TESTO FORNITO:
○ ○ ○ ○ ○

Cotoletta ieri e oggi, tra storia e innovazione
by Marina Caccialanza
Cotoletta alla milanese o Wiener schnitzel? È come disquisire se è nato prima l’uovo o la gallina.
Eppure, “Lombos cum panitio” la
definisce un menu dei canonici di Sant’Ambrogio del 1148, conservato
nell’archivio della biblioteca della basilica milanese.
Il menu dei monaci pare non fosse poi così punitivo se nei giorni solenni
prevedeva 3 portate: l’ultima
consisteva in “pullos rostidos, lombolos
cum panitio, et porcellos plenos”.
Ecco qua, svelato il mistero. Nel Medioevo, insomma, si faceva già la
cotoletta impanata, anche se non
posiamo certo negare che il dominio austro-ungarico non abbia influito sui
costumi – anche alimentari – dei milanesi. Basti pensare alla michetta, degna
erede del kipferl.
È ben nota, d’altronde, la passione del maresciallo Radetzky per la fettina di carne dorata,
ma a pensarci bene, i nobili teutonici dovevano essere dei gran buongustai e
soprattutto amavano la carne, tanto da tramandare legate al loro nome ricette
importanti per la storia della cultura gastronomica: penso al barone von
Bismarck e alla sua bistecca di manzo con l’uovo fritto.

○ ○ ○ ○ ○

Record di dati:
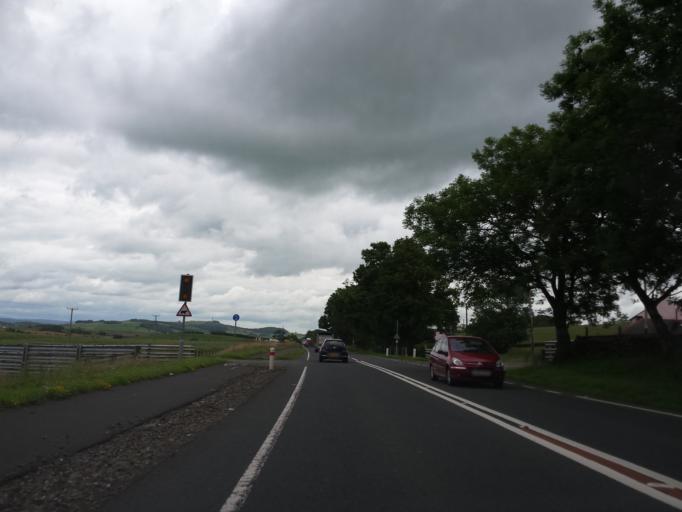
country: GB
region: Scotland
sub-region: Dumfries and Galloway
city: Dalbeattie
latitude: 55.0451
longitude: -3.7932
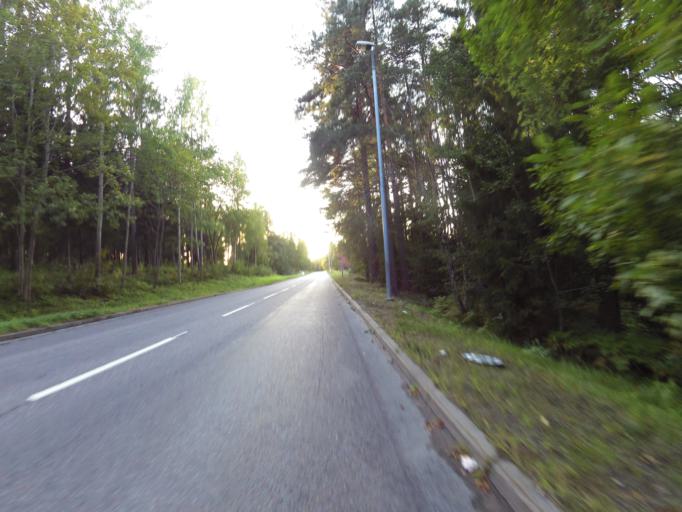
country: SE
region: Gaevleborg
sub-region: Gavle Kommun
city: Gavle
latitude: 60.6552
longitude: 17.1424
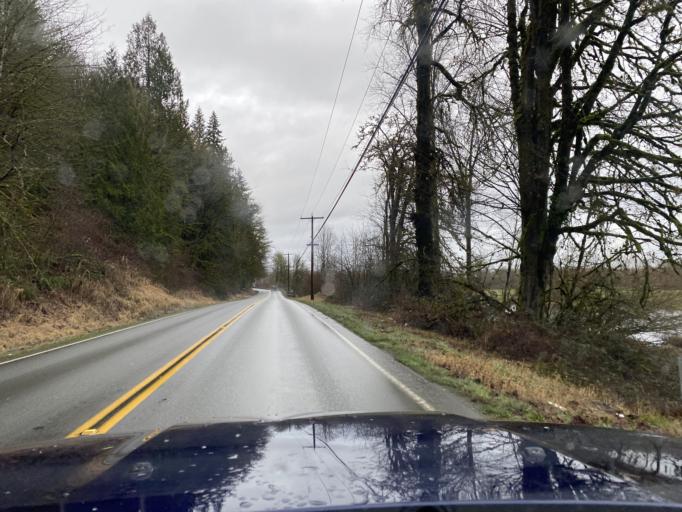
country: US
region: Washington
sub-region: King County
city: Duvall
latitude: 47.7159
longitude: -122.0080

○ ○ ○ ○ ○

DA FARE:
• a. Rispondi a queste domande sul testo dedicato alla cotoletta:
(i) A quale anno risale il menu dei canonici di Sant'Ambrogio citato nel testo?
(ii) Quante portate prevedeva quel menu nei giorni solenni?
(iii) Quale piatto viene associato al barone von Bismarck?
• b. Scrivi il seguito del testo sulla storia della cotoletta, riprendendo subito dopo l'ultima frase.

SOLUZIONI:
• a.
(i) Al 1148.
(ii) Tre portate.
(iii) La bistecca di manzo con l'uovo fritto.

• b.
Tornando alla cotoletta, è vero, esiste una
versione viennese che però consiste principalmente in una fetta di carne di
vitello sottile e impanata due volte prima di essere fritta. Ricorda quella che
spesso viene definita “orecchio d’elefante”, inoltre può essere di bovino o di
maiale, un po’ differente dalla milanese vera.
La
cotoletta alla milanese deve avere l’osso. Comunque deve essere tagliata dalla
parte del lombo di vitello. Non è un vezzo: è la parte che meglio fornisce la
corretta proporzione tra carne grassa e magra. Deve essere alta un dito e
appena appena battuta per abbassarne lo spessore senza perdere la consistenza. La
carne si passa nell’uovo sbattuto e poi nel pangrattato, senza infarinarla. Secondo
la tradizione, la cottura deve essere fatta in padella, nel burro crudo abbondante.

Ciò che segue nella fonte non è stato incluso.